--- Exercise data ---
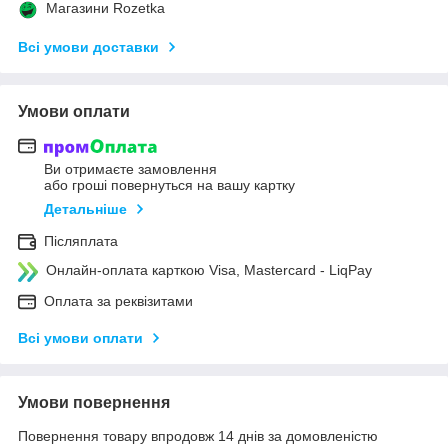
Магазини Rozetka
Всі умови доставки
Умови оплати
Ви отримаєте замовлення
або гроші повернуться на вашу картку
Детальніше
Післяплата
Онлайн-оплата карткою Visa, Mastercard - LiqPay
Оплата за реквізитами
Всі умови оплати
Умови повернення
Повернення товару впродовж 14 днів за домовленістю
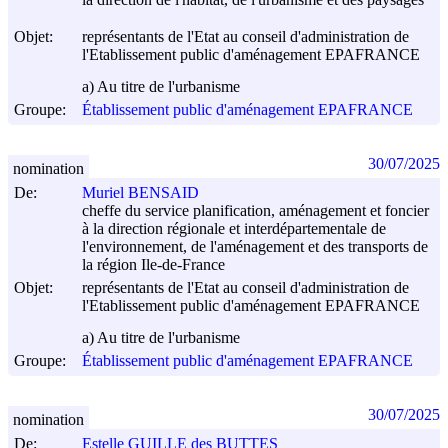
Objet:
représentants de l'Etat au conseil d'administration de
l'Etablissement public d'aménagement EPAFRANCE
a) Au titre de l'urbanisme
Groupe:
Établissement public d'aménagement EPAFRANCE
30/07/2025
nomination
De:
Muriel BENSAID
cheffe du service planification, aménagement et foncier
à la direction régionale et interdépartementale de
l'environnement, de l'aménagement et des transports de
la région Ile-de-France
Objet:
représentants de l'Etat au conseil d'administration de
l'Etablissement public d'aménagement EPAFRANCE
a) Au titre de l'urbanisme
Groupe:
Établissement public d'aménagement EPAFRANCE
30/07/2025
nomination
De:
Estelle GUILLE des BUTTES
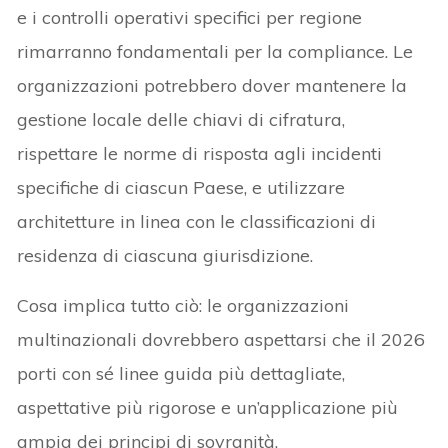
e i controlli operativi specifici per regione
rimarranno fondamentali per la compliance. Le
organizzazioni potrebbero dover mantenere la
gestione locale delle chiavi di cifratura,
rispettare le norme di risposta agli incidenti
specifiche di ciascun Paese, e utilizzare
architetture in linea con le classificazioni di
residenza di ciascuna giurisdizione.
Cosa implica tutto ciò: le organizzazioni
multinazionali dovrebbero aspettarsi che il 2026
porti con sé linee guida più dettagliate,
aspettative più rigorose e un’applicazione più
ampia dei principi di sovranità.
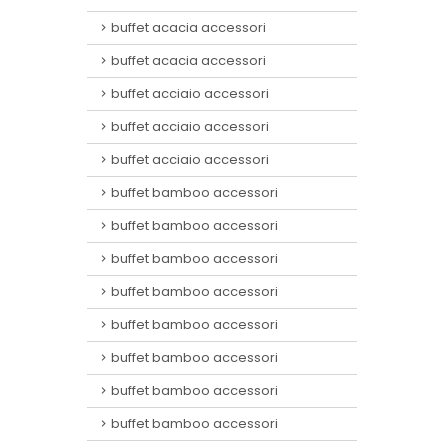
buffet acacia accessori
buffet acacia accessori
buffet acciaio accessori
buffet acciaio accessori
buffet acciaio accessori
buffet bamboo accessori
buffet bamboo accessori
buffet bamboo accessori
buffet bamboo accessori
buffet bamboo accessori
buffet bamboo accessori
buffet bamboo accessori
buffet bamboo accessori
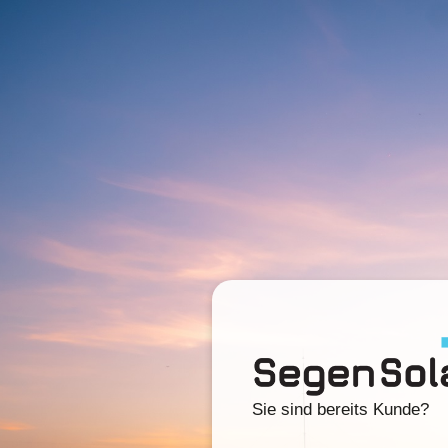
Sie sind bereits Kunde?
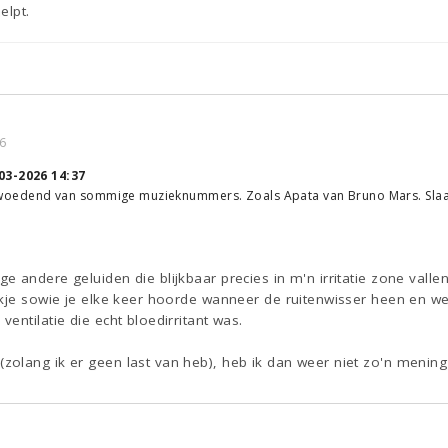
elpt.
6
03-2026 14:37
ijk woedend van sommige muzieknummers. Zoals Apata van Bruno Mars. Slaat
 andere geluiden die blijkbaar precies in m'n irritatie zone valle
ikje sowie je elke keer hoorde wanneer de ruitenwisser heen en 
entilatie die echt bloedirritant was.
olang ik er geen last van heb), heb ik dan weer niet zo'n mening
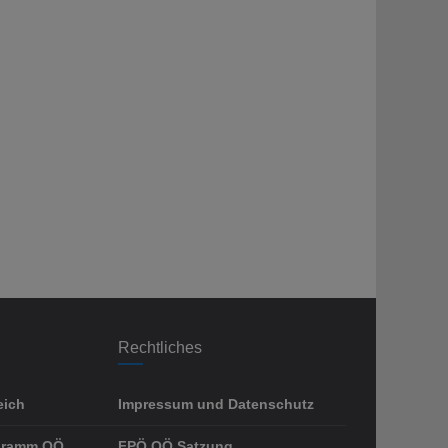
Rechtliches
eich
Impressum und Datenschutz
gramm OÖ
FPÖ OÖ Satzung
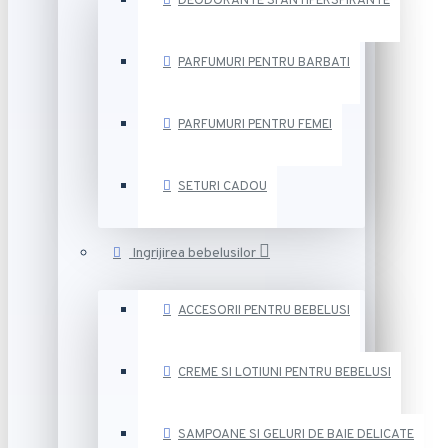
DEODORANTE SI ANTIPERSPIRANTE
PARFUMURI PENTRU BARBATI
PARFUMURI PENTRU FEMEI
SETURI CADOU
Ingrijirea bebelusilor
ACCESORII PENTRU BEBELUSI
CREME SI LOTIUNI PENTRU BEBELUSI
SAMPOANE SI GELURI DE BAIE DELICATE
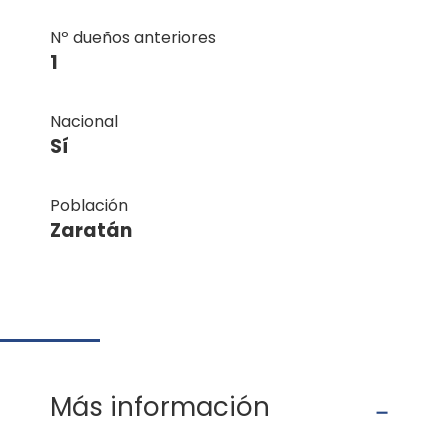
Nº dueños anteriores
1
Nacional
Sí
Población
Zaratán
Más información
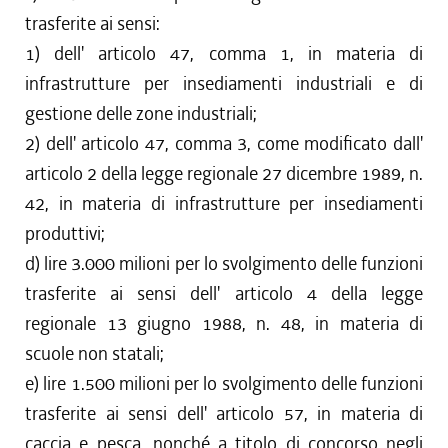
trasferite ai sensi:
1) dell' articolo 47, comma 1, in materia di
infrastrutture per insediamenti industriali e di
gestione delle zone industriali;
2) dell' articolo 47, comma 3, come modificato dall'
articolo 2 della legge regionale 27 dicembre 1989, n.
42, in materia di infrastrutture per insediamenti
produttivi;
d) lire 3.000 milioni per lo svolgimento delle funzioni
trasferite ai sensi dell' articolo 4 della legge
regionale 13 giugno 1988, n. 48, in materia di
scuole non statali;
e) lire 1.500 milioni per lo svolgimento delle funzioni
trasferite ai sensi dell' articolo 57, in materia di
caccia e pesca, nonché a titolo di concorso negli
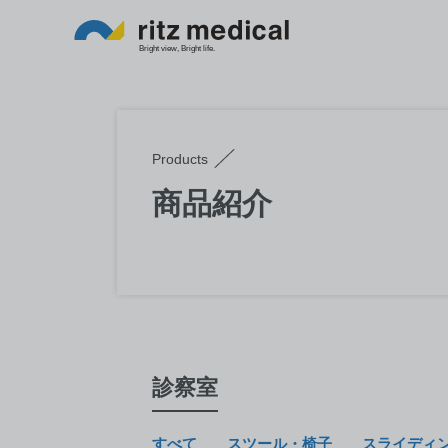
Products
商品紹介
診察室
すべて
スツール・椅子
スライディ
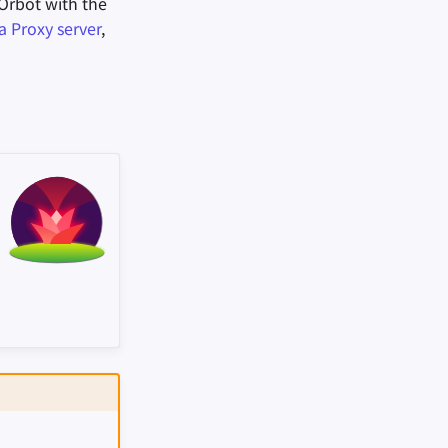
Orbot with the
a Proxy server
,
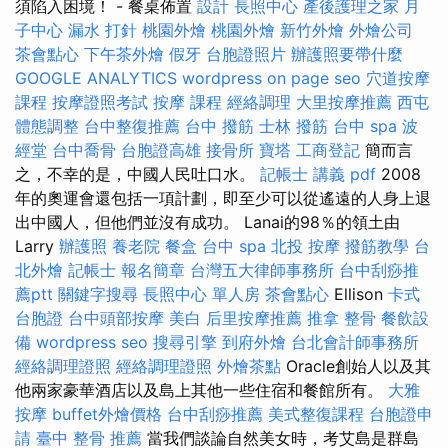
須陷入困境！ - 餐桌佈置
設計
長照中心
產後護理之家 月
子中心
漏水 打針
桃園外燴
桃園外燴
新竹外燴
外燴公司
茶會點心
下午茶外燴
假牙
台胞證照片
辦護照要帶什麼
GOOGLE ANALYTICS
wordpress
on page seo
穴道按摩
課程
按摩證照考試
按摩 課程
經絡調理
大里按摩推薦
西屯
體態調整
台中整復推薦
台中 撥筋
士林 撥筋
台中 spa
波
經堂
台中喬骨
台胞證高雄
接骨所
寶塔
工商登記
簡而言
之，不幸的是，中國人民吐口水。
記帳士 講義 pdf
2008
年的奧運會還包括一項計劃，即至少可以從遙遠的人身上退
出中國人，但他們並沒有成功。 Lanai的98％的領土由
Larry
辦護照
養老院
餐盒
台中 spa
北投 按摩
撥筋教學
台
北外燴
記帳士 報名簡章
台灣五大律師事務所
台中刮痧推
薦ptt
關鍵字搜尋
長照中心 單人房
茶會點心
Ellison
卡式
台胞證
台中頭部按摩
美白
后里按摩推薦
推拿 整骨
餐飲設
備
wordpress seo
搜尋引擎
到府外燴
台北會計師事務所
經絡調理證照
經絡調理證照
外燴茶點
Oracle創始人以及其
他兩家豪華酒店以及島上其他一些住宿和餐館所有。
大雅
按摩
buffet外燴價格
台中刮痧推薦
美式整復課程
台胞證申
請
臺中 整骨 推薦
當我們談論自然美女時，考艾島是群島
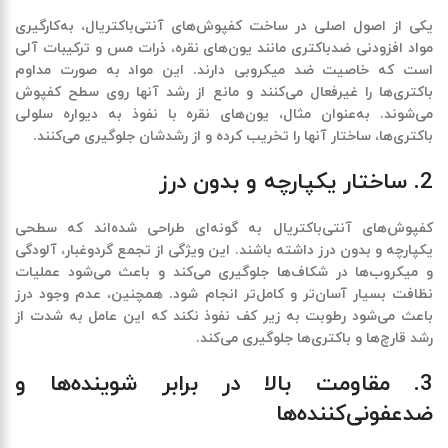
یکی از اصول اصلی در ساخت
کفپوش‌های آنتی‌باکتریال
، به‌کارگیری
مواد افزودنی ضدباکتری مانند یون‌های نقره، ذرات مس و ترکیبات آلی
است که خاصیت ضد میکروبی دارند. این مواد به صورت مداوم
باکتری‌ها را غیرفعال می‌کنند و مانع از رشد آنها روی سطح کفپوش
می‌شوند. به‌عنوان مثال، یون‌های نقره با نفوذ به دیواره سلولی
باکتری‌ها، ساختار آنها را تخریب کرده و از رشدشان جلوگیری می‌کنند.
2. ساختار یکپارچه و بدون درز
کفپوش‌های آنتی‌باکتریال
به گونه‌ای طراحی شده‌اند که سطحی
یکپارچه و بدون درز داشته باشند. این ویژگی از تجمع گردوغبار، آلودگی
و میکروب‌ها در شکاف‌ها جلوگیری می‌کند و باعث می‌شود عملیات
نظافت بسیار آسان‌تر و کامل‌تر انجام شود. همچنین، عدم وجود درز
باعث می‌شود رطوبت به زیر کف نفوذ نکند که این عامل به شدت از
رشد قارچ‌ها و باکتری‌ها جلوگیری می‌کند.
3. مقاومت بالا در برابر شوینده‌ها و
ضدعفونی‌کننده‌ها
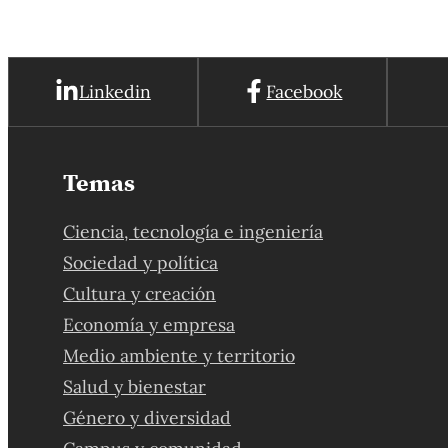
Linkedin
Facebook
Temas
Ciencia, tecnología e ingeniería
Sociedad y política
Cultura y creación
Economía y empresa
Medio ambiente y territorio
Salud y bienestar
Género y diversidad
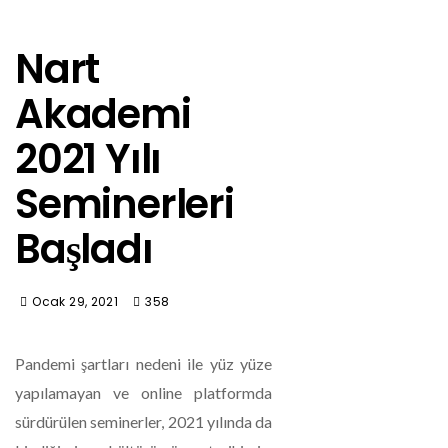
Nart
Akademi
2021 Yılı
Seminerleri
Başladı
Ocak 29, 2021
358
Pandemi şartları nedeni ile yüz yüze
yapılamayan ve online platformda
sürdürülen seminerler, 2021 yılında da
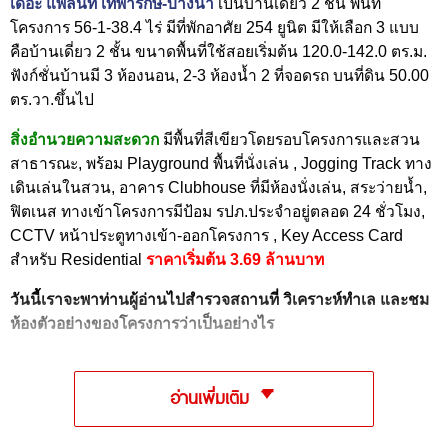
เดอะ แพลนท์ เทพารักษ์-บางนา
เป็นบ้านเดี่ยว 2 ชั้น พื้นที่
โครงการ 56-1-38.4 ไร่ มีที่พักอาศัย 254 ยูนิต มีให้เลือก 3 แบบ
คือบ้านเดี่ยว 2 ชั้น ขนาดพื้นที่ใช้สอยเริ่มต้น 120.0-142.0 ตร.ม.
ฟังก์ชั่นบ้านมี 3 ห้องนอน, 2-3 ห้องน้ำ 2 ที่จอดรถ บนที่ดิน 50.00
ตร.วา.ขึ้นไป
สิ่งอำนวยความสะดวก
มีพื้นที่สีเขียวโดยรอบโครงการและสวน
สาธารณะ, พร้อม Playground พื้นที่นั่งเล่น , Jogging Track ทาง
เดินเล่นในสวน, อาคาร Clubhouse ที่มีห้องนั่งเล่น, สระว่ายน้ำ,
ฟิตเนส ทางเข้าโครงการมีป้อม รปภ.ประจำอยู่ตลอด 24 ชั่วโมง,
CCTV หน้าประตูทางเข้า-ออกโครงการ , Key Access Card
สำหรับ Residential
ราคาเริ่มต้น 3.69 ล้านบาท
วันนี้เราจะพาท่านผู้อ่านไปสำรวจสถานที่ วิเคราะห์ทำเล และชม
ห้องตัวอย่างของโครงการว่าเป็นอย่างไร
อ่านเพิ่มเติม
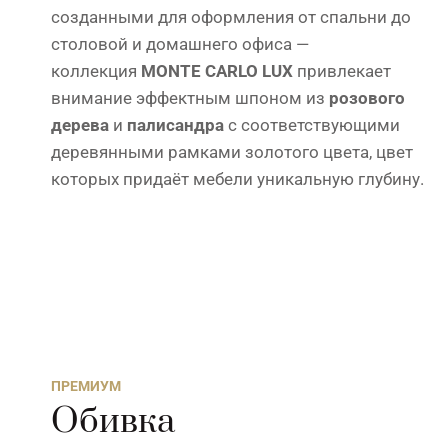
созданными для оформления от спальни до
столовой и домашнего офиса —
коллекция
MONTE CARLO LUX
привлекает
внимание эффектным шпоном из
розового
дерева
и
палисандра
с соответствующими
деревянными рамками золотого цвета, цвет
которых придаёт мебели уникальную глубину.
ПРЕМИУМ
Обивка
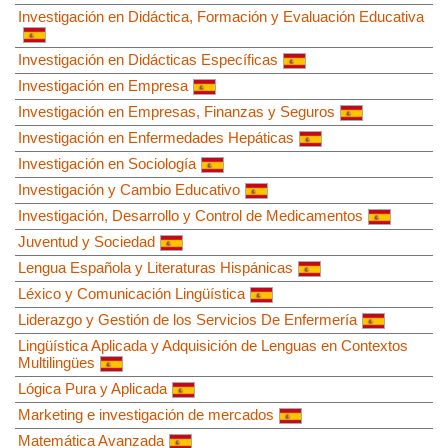
Investigación en Didáctica, Formación y Evaluación Educativa
Investigación en Didácticas Específicas
Investigación en Empresa
Investigación en Empresas, Finanzas y Seguros
Investigación en Enfermedades Hepáticas
Investigación en Sociología
Investigación y Cambio Educativo
Investigación, Desarrollo y Control de Medicamentos
Juventud y Sociedad
Lengua Española y Literaturas Hispánicas
Léxico y Comunicación Lingüística
Liderazgo y Gestión de los Servicios De Enfermería
Lingüística Aplicada y Adquisición de Lenguas en Contextos
Multilingües
Lógica Pura y Aplicada
Marketing e investigación de mercados
Matemática Avanzada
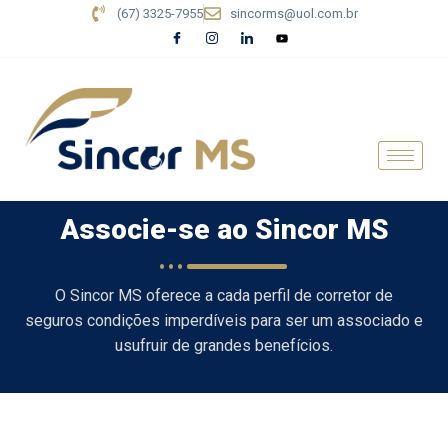
(67) 3325-7955
sincorms@uol.com.br
Associe-se ao Sincor MS
O Sincor MS oferece a cada perfil de corretor de
seguros condições imperdíveis para ser um associado e
usufruir de grandes benefícios.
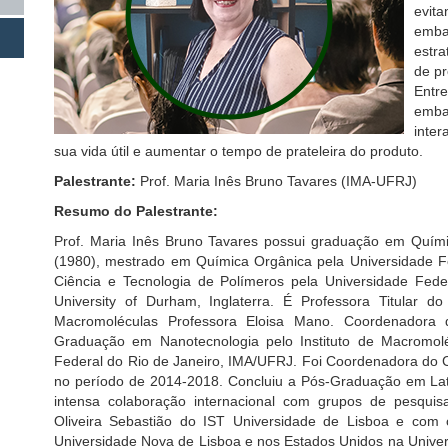
evita
emba
estra
de pr
Entre
emba
inter
sua vida útil e aumentar o tempo de prateleira do produto.
Palestrante:
Prof. Maria Inês Bruno Tavares (IMA-UFRJ)
Resumo do Palestrante:
Prof. Maria Inês Bruno Tavares possui graduação em Quími
(1980), mestrado em Química Orgânica pela Universidade F
Ciência e Tecnologia de Polímeros pela Universidade Fede
University of Durham, Inglaterra. É Professora Titular d
Macromoléculas Professora Eloisa Mano. Coordenadora 
Graduação em Nanotecnologia pelo Instituto de Macromol
Federal do Rio de Janeiro, IMA/UFRJ. Foi Coordenadora do
no período de 2014-2018. Concluiu a Pós-Graduação em La
intensa colaboração internacional com grupos de pesqu
Oliveira Sebastião do IST Universidade de Lisboa e com 
Universidade Nova de Lisboa e nos Estados Unidos na Univers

--- What the task asks ---
Where a line of the records has the string "insediamenti", copy that line.

--- Answer to this problem ---
infrastrutture per insediamenti industriali e di
42, in materia di infrastrutture per insediamenti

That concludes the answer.